- **Exercise requirements**:
Set down, character for character, everything in the records below from the line holding "right elbow: (250, 123)" down to the line holding "right knee: (263, 179)", and no other line.

- **Dataset excerpts**:
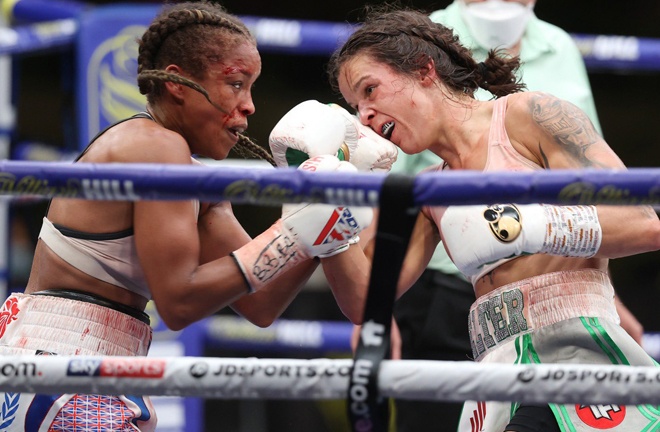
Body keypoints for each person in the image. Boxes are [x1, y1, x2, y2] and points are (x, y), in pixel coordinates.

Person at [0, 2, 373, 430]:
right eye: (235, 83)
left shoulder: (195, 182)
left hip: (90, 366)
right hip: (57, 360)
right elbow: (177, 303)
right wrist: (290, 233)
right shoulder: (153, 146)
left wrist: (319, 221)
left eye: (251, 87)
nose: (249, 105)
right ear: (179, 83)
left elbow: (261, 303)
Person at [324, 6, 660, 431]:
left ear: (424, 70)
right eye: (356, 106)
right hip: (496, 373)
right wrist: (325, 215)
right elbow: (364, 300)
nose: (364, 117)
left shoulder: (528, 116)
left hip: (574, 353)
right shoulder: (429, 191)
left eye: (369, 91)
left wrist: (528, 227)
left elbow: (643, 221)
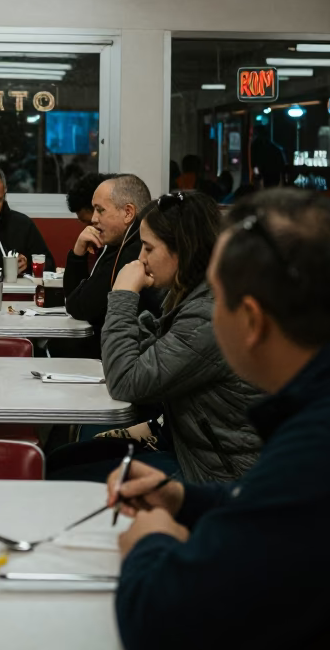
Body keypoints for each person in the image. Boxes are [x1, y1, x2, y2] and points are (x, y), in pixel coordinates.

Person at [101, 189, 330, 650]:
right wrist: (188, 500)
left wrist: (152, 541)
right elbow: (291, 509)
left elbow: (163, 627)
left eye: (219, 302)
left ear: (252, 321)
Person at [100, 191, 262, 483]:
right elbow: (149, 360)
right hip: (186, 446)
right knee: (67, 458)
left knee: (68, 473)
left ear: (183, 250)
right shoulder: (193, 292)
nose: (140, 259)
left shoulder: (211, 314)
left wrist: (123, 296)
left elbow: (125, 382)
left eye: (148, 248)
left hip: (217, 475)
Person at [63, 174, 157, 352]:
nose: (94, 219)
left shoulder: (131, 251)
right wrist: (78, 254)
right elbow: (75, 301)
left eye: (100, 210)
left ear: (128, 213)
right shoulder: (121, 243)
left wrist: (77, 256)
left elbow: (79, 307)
==
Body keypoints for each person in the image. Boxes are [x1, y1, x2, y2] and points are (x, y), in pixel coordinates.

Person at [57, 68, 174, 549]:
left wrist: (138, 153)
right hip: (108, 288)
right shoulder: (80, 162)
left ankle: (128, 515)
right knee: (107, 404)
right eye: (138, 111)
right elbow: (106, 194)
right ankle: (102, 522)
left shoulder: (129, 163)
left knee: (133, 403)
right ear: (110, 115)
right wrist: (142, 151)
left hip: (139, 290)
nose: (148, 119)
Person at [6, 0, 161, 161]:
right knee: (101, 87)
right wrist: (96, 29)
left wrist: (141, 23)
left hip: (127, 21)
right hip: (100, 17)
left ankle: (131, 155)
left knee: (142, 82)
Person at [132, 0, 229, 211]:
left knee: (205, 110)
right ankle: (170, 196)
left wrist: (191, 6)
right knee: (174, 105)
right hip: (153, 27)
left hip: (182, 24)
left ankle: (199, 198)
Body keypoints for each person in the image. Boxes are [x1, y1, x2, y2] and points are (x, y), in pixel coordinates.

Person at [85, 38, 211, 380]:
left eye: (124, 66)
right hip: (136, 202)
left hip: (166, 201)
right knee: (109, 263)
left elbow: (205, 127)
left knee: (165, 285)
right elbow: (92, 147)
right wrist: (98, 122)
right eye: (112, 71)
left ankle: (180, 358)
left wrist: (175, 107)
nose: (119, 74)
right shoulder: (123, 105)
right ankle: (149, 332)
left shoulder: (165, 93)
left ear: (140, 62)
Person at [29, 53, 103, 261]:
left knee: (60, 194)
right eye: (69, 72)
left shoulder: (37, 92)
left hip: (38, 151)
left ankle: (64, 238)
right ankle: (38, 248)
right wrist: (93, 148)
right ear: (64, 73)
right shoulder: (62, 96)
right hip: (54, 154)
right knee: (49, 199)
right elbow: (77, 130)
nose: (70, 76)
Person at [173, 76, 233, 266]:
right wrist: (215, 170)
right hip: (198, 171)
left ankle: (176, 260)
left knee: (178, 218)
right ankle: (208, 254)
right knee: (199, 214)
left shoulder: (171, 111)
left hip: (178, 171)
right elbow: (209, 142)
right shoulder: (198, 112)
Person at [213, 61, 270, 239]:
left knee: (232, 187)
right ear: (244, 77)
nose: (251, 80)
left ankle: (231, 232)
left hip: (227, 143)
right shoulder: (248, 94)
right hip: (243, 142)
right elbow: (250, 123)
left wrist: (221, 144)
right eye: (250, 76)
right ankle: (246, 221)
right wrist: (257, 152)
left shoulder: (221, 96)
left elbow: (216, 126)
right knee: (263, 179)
--
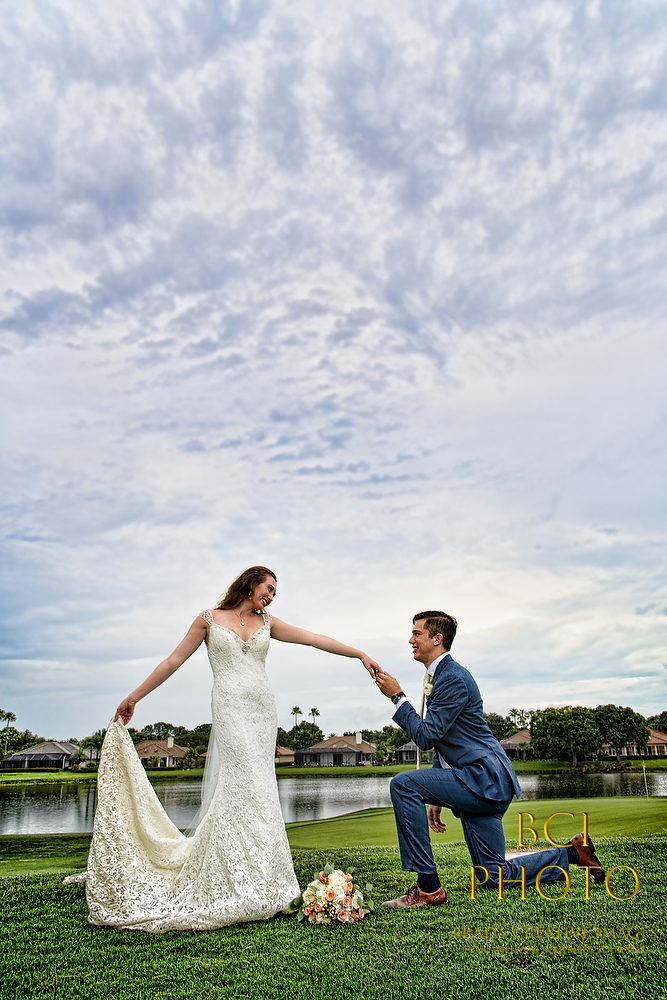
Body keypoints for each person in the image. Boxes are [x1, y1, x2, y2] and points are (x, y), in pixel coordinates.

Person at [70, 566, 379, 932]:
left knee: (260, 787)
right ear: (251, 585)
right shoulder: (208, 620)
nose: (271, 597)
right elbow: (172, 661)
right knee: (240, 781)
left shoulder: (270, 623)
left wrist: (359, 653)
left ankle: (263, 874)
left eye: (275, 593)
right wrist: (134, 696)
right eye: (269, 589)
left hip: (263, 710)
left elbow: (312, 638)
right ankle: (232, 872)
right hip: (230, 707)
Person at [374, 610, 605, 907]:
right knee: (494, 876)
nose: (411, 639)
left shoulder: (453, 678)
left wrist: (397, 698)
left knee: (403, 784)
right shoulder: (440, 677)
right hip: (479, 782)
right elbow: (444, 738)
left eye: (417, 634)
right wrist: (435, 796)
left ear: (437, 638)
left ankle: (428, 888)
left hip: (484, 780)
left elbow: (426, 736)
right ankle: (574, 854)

- **Written response**:
right elbow: (250, 123)
left wrist: (221, 144)
right eye: (250, 76)
right ankle: (246, 221)
right wrist: (257, 152)
left shoulder: (221, 96)
left elbow: (216, 126)
right knee: (263, 179)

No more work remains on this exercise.